Exact copies of all the entries are needed.
▬▬▬▬▬▬▬▬▬▬
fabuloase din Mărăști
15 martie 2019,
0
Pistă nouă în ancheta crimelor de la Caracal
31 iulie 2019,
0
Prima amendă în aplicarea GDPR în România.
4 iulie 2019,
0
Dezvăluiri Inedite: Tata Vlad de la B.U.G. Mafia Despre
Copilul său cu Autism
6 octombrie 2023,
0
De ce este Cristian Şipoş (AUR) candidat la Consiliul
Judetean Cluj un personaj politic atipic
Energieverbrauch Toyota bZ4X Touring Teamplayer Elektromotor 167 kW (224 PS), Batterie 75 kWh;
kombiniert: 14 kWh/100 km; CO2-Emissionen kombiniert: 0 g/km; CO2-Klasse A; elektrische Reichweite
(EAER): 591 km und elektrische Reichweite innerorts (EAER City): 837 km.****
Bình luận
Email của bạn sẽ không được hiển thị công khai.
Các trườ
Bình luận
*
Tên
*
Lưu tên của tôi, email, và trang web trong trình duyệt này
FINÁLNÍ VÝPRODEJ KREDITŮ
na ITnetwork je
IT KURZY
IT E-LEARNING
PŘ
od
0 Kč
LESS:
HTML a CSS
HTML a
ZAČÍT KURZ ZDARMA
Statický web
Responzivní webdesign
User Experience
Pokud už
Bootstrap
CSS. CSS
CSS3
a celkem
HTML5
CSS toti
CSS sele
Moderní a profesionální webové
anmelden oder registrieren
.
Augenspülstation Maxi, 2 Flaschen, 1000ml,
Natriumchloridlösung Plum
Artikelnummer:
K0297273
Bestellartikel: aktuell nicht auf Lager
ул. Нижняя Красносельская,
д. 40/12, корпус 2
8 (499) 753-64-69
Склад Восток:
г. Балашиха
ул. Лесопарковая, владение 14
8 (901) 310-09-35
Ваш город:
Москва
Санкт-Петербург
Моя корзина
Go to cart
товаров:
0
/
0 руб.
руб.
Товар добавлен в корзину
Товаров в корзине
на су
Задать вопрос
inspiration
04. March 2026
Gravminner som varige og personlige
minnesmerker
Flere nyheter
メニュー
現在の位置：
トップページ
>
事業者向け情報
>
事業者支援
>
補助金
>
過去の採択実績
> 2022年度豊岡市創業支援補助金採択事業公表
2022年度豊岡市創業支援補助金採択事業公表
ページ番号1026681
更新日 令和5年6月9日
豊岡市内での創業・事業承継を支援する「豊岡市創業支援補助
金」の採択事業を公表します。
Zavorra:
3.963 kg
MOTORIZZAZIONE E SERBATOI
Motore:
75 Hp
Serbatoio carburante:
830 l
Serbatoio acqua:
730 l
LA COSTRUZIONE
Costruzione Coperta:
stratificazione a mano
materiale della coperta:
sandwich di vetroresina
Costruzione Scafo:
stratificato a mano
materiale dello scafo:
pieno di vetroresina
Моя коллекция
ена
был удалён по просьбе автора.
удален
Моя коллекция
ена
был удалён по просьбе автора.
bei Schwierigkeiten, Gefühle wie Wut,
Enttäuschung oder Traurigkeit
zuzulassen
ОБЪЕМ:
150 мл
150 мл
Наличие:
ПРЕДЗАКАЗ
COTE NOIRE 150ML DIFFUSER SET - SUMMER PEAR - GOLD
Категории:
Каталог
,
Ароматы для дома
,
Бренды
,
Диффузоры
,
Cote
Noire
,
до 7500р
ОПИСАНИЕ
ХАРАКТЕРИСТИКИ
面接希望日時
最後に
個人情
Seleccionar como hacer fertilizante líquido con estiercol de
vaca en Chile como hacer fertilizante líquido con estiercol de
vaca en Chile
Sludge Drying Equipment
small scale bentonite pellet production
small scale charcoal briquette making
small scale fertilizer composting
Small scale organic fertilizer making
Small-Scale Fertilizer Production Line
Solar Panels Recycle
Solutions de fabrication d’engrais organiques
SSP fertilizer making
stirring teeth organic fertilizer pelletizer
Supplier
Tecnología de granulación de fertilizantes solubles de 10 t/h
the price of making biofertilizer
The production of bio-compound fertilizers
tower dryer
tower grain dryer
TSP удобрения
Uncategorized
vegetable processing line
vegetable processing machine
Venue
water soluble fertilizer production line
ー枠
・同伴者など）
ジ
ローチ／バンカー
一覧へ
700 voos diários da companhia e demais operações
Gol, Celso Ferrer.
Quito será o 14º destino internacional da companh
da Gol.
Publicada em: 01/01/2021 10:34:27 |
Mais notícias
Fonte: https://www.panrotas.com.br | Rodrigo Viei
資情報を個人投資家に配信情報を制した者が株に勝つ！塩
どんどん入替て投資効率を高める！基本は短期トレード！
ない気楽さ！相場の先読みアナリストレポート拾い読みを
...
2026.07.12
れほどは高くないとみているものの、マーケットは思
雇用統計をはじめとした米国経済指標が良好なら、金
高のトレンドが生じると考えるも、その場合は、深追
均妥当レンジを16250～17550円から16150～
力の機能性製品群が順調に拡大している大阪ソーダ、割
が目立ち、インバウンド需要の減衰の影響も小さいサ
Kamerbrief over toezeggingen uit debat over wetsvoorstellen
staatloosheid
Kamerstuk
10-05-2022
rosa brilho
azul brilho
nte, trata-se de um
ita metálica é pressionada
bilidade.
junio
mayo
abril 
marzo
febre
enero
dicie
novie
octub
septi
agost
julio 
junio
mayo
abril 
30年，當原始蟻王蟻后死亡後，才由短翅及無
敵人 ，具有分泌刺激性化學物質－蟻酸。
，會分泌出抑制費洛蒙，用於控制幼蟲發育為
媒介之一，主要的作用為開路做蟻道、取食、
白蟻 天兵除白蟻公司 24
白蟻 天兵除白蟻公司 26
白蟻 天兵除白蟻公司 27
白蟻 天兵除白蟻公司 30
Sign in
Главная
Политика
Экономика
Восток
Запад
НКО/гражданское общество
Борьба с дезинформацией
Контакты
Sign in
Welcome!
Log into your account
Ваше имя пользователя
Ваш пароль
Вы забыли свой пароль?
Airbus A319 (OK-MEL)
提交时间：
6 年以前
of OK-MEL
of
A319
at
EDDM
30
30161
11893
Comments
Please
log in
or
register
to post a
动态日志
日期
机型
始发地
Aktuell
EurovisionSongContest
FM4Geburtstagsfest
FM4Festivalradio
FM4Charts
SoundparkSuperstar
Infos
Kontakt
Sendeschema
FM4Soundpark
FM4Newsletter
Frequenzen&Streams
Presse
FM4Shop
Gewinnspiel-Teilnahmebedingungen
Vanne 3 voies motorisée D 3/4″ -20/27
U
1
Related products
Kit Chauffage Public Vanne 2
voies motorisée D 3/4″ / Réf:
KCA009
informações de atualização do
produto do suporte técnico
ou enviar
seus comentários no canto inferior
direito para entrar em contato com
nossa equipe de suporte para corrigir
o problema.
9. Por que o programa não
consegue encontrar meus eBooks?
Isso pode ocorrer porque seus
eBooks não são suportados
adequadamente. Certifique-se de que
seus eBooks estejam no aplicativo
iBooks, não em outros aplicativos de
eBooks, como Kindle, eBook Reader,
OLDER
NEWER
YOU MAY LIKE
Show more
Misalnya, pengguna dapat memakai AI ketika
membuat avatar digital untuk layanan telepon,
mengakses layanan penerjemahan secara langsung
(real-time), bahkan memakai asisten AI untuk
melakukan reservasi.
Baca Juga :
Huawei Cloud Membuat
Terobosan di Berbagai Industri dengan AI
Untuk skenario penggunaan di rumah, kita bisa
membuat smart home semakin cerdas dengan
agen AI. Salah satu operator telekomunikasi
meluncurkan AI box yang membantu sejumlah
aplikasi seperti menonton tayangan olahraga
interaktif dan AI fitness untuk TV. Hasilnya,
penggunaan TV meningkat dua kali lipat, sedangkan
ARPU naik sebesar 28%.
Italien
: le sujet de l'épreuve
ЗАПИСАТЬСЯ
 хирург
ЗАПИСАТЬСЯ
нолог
▬▬▬▬▬▬▬▬▬▬
ANSWER TO THIS PROBLEM
fabuloase din Mărăști
15 martie 2019,
0
Pistă nouă în ancheta crimelor de la Caracal
31 iulie 2019,
0
Prima amendă în aplicarea GDPR în România.
4 iulie 2019,
0
Dezvăluiri Inedite: Tata Vlad de la B.U.G. Mafia Despre
Copilul său cu Autism
6 octombrie 2023,
0
De ce este Cristian Şipoş (AUR) candidat la Consiliul
Judetean Cluj un personaj politic atipic
Energieverbrauch Toyota bZ4X Touring Teamplayer Elektromotor 167 kW (224 PS), Batterie 75 kWh;
kombiniert: 14 kWh/100 km; CO2-Emissionen kombiniert: 0 g/km; CO2-Klasse A; elektrische Reichweite
(EAER): 591 km und elektrische Reichweite innerorts (EAER City): 837 km.****
Bình luận
Email của bạn sẽ không được hiển thị công khai.
Các trườ
Bình luận
*
Tên
*
Lưu tên của tôi, email, và trang web trong trình duyệt này
FINÁLNÍ VÝPRODEJ KREDITŮ
na ITnetwork je
IT KURZY
IT E-LEARNING
PŘ
od
0 Kč
LESS:
HTML a CSS
HTML a
ZAČÍT KURZ ZDARMA
Statický web
Responzivní webdesign
User Experience
Pokud už
Bootstrap
CSS. CSS
CSS3
a celkem
HTML5
CSS toti
CSS sele
Moderní a profesionální webové
anmelden oder registrieren
.
Augenspülstation Maxi, 2 Flaschen, 1000ml,
Natriumchloridlösung Plum
Artikelnummer:
K0297273
Bestellartikel: aktuell nicht auf Lager
ул. Нижняя Красносельская,
д. 40/12, корпус 2
8 (499) 753-64-69
Склад Восток:
г. Балашиха
ул. Лесопарковая, владение 14
8 (901) 310-09-35
Ваш город:
Москва
Санкт-Петербург
Моя корзина
Go to cart
товаров:
0
/
0 руб.
руб.
Товар добавлен в корзину
Товаров в корзине
на су
Задать вопрос
inspiration
04. March 2026
Gravminner som varige og personlige
minnesmerker
Flere nyheter
メニュー
現在の位置：
トップページ
>
事業者向け情報
>
事業者支援
>
補助金
>
過去の採択実績
> 2022年度豊岡市創業支援補助金採択事業公表
2022年度豊岡市創業支援補助金採択事業公表
ページ番号1026681
更新日 令和5年6月9日
豊岡市内での創業・事業承継を支援する「豊岡市創業支援補助
金」の採択事業を公表します。
Zavorra:
3.963 kg
MOTORIZZAZIONE E SERBATOI
Motore:
75 Hp
Serbatoio carburante:
830 l
Serbatoio acqua:
730 l
LA COSTRUZIONE
Costruzione Coperta:
stratificazione a mano
materiale della coperta:
sandwich di vetroresina
Costruzione Scafo:
stratificato a mano
materiale dello scafo:
pieno di vetroresina
Моя коллекция
ена
был удалён по просьбе автора.
удален
Моя коллекция
ена
был удалён по просьбе автора.
bei Schwierigkeiten, Gefühle wie Wut,
Enttäuschung oder Traurigkeit
zuzulassen
ОБЪЕМ:
150 мл
150 мл
Наличие:
ПРЕДЗАКАЗ
COTE NOIRE 150ML DIFFUSER SET - SUMMER PEAR - GOLD
Категории:
Каталог
,
Ароматы для дома
,
Бренды
,
Диффузоры
,
Cote
Noire
,
до 7500р
ОПИСАНИЕ
ХАРАКТЕРИСТИКИ
面接希望日時
最後に
個人情
Seleccionar como hacer fertilizante líquido con estiercol de
vaca en Chile como hacer fertilizante líquido con estiercol de
vaca en Chile
Sludge Drying Equipment
small scale bentonite pellet production
small scale charcoal briquette making
small scale fertilizer composting
Small scale organic fertilizer making
Small-Scale Fertilizer Production Line
Solar Panels Recycle
Solutions de fabrication d’engrais organiques
SSP fertilizer making
stirring teeth organic fertilizer pelletizer
Supplier
Tecnología de granulación de fertilizantes solubles de 10 t/h
the price of making biofertilizer
The production of bio-compound fertilizers
tower dryer
tower grain dryer
TSP удобрения
Uncategorized
vegetable processing line
vegetable processing machine
Venue
water soluble fertilizer production line
ー枠
・同伴者など）
ジ
ローチ／バンカー
一覧へ
700 voos diários da companhia e demais operações
Gol, Celso Ferrer.
Quito será o 14º destino internacional da companh
da Gol.
Publicada em: 01/01/2021 10:34:27 |
Mais notícias
Fonte: https://www.panrotas.com.br | Rodrigo Viei
資情報を個人投資家に配信情報を制した者が株に勝つ！塩
どんどん入替て投資効率を高める！基本は短期トレード！
ない気楽さ！相場の先読みアナリストレポート拾い読みを
...
2026.07.12
れほどは高くないとみているものの、マーケットは思
雇用統計をはじめとした米国経済指標が良好なら、金
高のトレンドが生じると考えるも、その場合は、深追
均妥当レンジを16250～17550円から16150～
力の機能性製品群が順調に拡大している大阪ソーダ、割
が目立ち、インバウンド需要の減衰の影響も小さいサ
Kamerbrief over toezeggingen uit debat over wetsvoorstellen
staatloosheid
Kamerstuk
10-05-2022
rosa brilho
azul brilho
nte, trata-se de um
ita metálica é pressionada
bilidade.
junio
mayo
abril 
marzo
febre
enero
dicie
novie
octub
septi
agost
julio 
junio
mayo
abril 
30年，當原始蟻王蟻后死亡後，才由短翅及無
敵人 ，具有分泌刺激性化學物質－蟻酸。
，會分泌出抑制費洛蒙，用於控制幼蟲發育為
媒介之一，主要的作用為開路做蟻道、取食、
白蟻 天兵除白蟻公司 24
白蟻 天兵除白蟻公司 26
白蟻 天兵除白蟻公司 27
白蟻 天兵除白蟻公司 30
Sign in
Главная
Политика
Экономика
Восток
Запад
НКО/гражданское общество
Борьба с дезинформацией
Контакты
Sign in
Welcome!
Log into your account
Ваше имя пользователя
Ваш пароль
Вы забыли свой пароль?
Airbus A319 (OK-MEL)
提交时间：
6 年以前
of OK-MEL
of
A319
at
EDDM
30
30161
11893
Comments
Please
log in
or
register
to post a
动态日志
日期
机型
始发地
Aktuell
EurovisionSongContest
FM4Geburtstagsfest
FM4Festivalradio
FM4Charts
SoundparkSuperstar
Infos
Kontakt
Sendeschema
FM4Soundpark
FM4Newsletter
Frequenzen&Streams
Presse
FM4Shop
Gewinnspiel-Teilnahmebedingungen
Vanne 3 voies motorisée D 3/4″ -20/27
U
1
Related products
Kit Chauffage Public Vanne 2
voies motorisée D 3/4″ / Réf:
KCA009
informações de atualização do
produto do suporte técnico
ou enviar
seus comentários no canto inferior
direito para entrar em contato com
nossa equipe de suporte para corrigir
o problema.
9. Por que o programa não
consegue encontrar meus eBooks?
Isso pode ocorrer porque seus
eBooks não são suportados
adequadamente. Certifique-se de que
seus eBooks estejam no aplicativo
iBooks, não em outros aplicativos de
eBooks, como Kindle, eBook Reader,
OLDER
NEWER
YOU MAY LIKE
Show more
Misalnya, pengguna dapat memakai AI ketika
membuat avatar digital untuk layanan telepon,
mengakses layanan penerjemahan secara langsung
(real-time), bahkan memakai asisten AI untuk
melakukan reservasi.
Baca Juga :
Huawei Cloud Membuat
Terobosan di Berbagai Industri dengan AI
Untuk skenario penggunaan di rumah, kita bisa
membuat smart home semakin cerdas dengan
agen AI. Salah satu operator telekomunikasi
meluncurkan AI box yang membantu sejumlah
aplikasi seperti menonton tayangan olahraga
interaktif dan AI fitness untuk TV. Hasilnya,
penggunaan TV meningkat dua kali lipat, sedangkan
ARPU naik sebesar 28%.
Italien
: le sujet de l'épreuve
ЗАПИСАТЬСЯ
 хирург
ЗАПИСАТЬСЯ
нолог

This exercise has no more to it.